Peace Studies & Political Science

Mahmoud is a doctoral candidate writing a dissertation in peace studies and political theory. The dissertation is a comparative study of Ibn Khaldun and Machiavelli. It charts the imaginaries—the affective universes—that the two thinkers inhabited as a preliminary step to compare their work on political stability and its relevance for today’s thinking about peace and politics. It further argues that the understanding of these imaginaries is itself important for understanding and transforming conflict.

Prior to his training in peace studies, political theory and constitutional studies, Mahmoud studied philosophy, cognitive sciences, and religious studies. He uses this interdisciplinary background to formulate an understanding of moral and social psychology sensitive to the workings of affect (unreason) in political life. The role of affect in understanding and retrieving history is particularly important when studying comparative political thought, and Mahmoud develops a historical method to serve this purpose. The method aims to uncover the roots of differences in outlook that lay behind intractable conflicts. More directly, the method is used to compare two political theorists (Ibn Khaldun and Machiavelli) working in different contexts without falling into historical or psychological anachronism.

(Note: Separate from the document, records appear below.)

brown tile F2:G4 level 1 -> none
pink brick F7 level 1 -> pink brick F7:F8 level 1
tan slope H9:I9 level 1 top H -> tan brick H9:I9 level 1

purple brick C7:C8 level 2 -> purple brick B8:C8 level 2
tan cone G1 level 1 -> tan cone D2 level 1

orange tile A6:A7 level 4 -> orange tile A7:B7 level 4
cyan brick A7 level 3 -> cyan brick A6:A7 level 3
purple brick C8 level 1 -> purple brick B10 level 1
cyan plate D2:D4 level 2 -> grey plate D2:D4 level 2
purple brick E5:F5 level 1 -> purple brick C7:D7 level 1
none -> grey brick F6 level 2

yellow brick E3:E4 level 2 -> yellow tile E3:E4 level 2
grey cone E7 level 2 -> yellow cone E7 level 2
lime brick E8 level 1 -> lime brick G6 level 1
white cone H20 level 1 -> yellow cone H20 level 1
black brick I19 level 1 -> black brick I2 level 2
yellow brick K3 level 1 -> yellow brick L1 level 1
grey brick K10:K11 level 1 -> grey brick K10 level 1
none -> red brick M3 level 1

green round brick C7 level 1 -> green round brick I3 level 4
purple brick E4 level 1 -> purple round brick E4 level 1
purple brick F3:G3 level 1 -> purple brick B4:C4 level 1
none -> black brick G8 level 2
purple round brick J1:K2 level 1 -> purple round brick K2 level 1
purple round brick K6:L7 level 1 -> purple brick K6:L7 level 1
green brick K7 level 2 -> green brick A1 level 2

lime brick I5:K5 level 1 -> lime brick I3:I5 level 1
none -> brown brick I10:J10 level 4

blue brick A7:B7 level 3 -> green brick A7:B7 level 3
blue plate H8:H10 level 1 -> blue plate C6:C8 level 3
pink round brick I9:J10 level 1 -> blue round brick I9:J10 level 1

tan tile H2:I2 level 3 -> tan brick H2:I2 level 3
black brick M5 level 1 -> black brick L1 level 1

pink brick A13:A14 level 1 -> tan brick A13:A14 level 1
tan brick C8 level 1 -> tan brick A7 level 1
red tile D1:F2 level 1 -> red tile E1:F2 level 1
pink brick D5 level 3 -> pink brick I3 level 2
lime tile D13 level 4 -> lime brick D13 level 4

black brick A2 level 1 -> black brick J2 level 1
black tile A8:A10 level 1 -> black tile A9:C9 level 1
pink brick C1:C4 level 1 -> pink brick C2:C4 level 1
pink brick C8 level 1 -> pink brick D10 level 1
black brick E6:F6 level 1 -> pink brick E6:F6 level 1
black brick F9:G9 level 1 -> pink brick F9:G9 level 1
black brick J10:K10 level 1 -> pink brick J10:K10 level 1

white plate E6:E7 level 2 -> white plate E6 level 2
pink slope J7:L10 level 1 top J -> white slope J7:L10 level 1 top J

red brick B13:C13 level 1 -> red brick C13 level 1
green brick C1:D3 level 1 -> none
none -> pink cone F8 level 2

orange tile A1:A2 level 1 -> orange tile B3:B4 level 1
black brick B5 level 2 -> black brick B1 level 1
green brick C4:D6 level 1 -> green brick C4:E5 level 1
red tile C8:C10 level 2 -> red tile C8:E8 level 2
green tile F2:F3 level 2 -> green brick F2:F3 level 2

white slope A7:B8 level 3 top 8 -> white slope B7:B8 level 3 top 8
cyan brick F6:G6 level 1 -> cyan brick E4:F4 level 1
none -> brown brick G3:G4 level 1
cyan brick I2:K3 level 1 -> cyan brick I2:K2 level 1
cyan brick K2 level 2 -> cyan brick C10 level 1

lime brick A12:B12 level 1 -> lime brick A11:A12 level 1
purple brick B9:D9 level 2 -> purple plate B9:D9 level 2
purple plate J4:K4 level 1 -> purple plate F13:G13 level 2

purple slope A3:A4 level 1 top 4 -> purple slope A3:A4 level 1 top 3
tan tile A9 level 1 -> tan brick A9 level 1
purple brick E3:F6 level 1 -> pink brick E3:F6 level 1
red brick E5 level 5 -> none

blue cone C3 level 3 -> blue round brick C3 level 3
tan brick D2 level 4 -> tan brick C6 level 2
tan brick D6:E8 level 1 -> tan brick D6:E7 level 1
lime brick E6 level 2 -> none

Building on the work in the dissertation on “political stability” Mahmoud plans to address the question of “ethical integrity” in its relation to the demands of politics and religion. The work is also comparative and tackles the work of major figures in the extended Islamic and Western traditions.

Mahmoud was a University Presidential Fellow (2017-2022) and a Mellon Family Fellow (2018-2019).

Publications

“Taming Time: The Possibility of History and Politics in Islam,” Hawliyat 19 (2020-21): 127-148.

“The Theory of Evolution: An Islamic Perspective; Part II: Created Evolution,” in N. El-Bizri (ed), Practicing Philosophy in Lebanon (Beirut: Dār al-Fārābī & The German Orient Institute, 2017).

“The Theory of Evolution: An Islamic Perspective; Part I: Against Parsimony,” Theological Review 33 (2012): 107-134.

“Al-Maʿād fī Zaman al-Ḥājah ilā al-Akhlāq [the ethical relevance of eschatology],” Al-Mahajja 22 (Winter-Spring 2011): 71-92.

Translations and Commentaries

Ṣunūf Al-Tajrubah Al-Dīniyyah (Beirut: Dār Al-Maʿārif Al-Ḥikmiyyah, forthcoming 2022). An Arabic translation with commentary and an analytical introduction of: William James, Varieties of Religious Experience, A Study in Human Nature, to be published by Dār Al-Maʿārif Al-Ḥikmiyyah (Beirut, 2022).

Al-Tasmiyah W-al-Ḍarūrah (Beirut: Dār al-Kitāb al-Jadīd, 2017). An Arabic translation with commentary and an analytical introduction of: Saul Kripke, Naming and Necessity (Harvard University Press, 2001).

In addition to the above, Mahmoud has produced over a dozen Arabic translations of major philosophical, theological, and ethical works from English and French writers.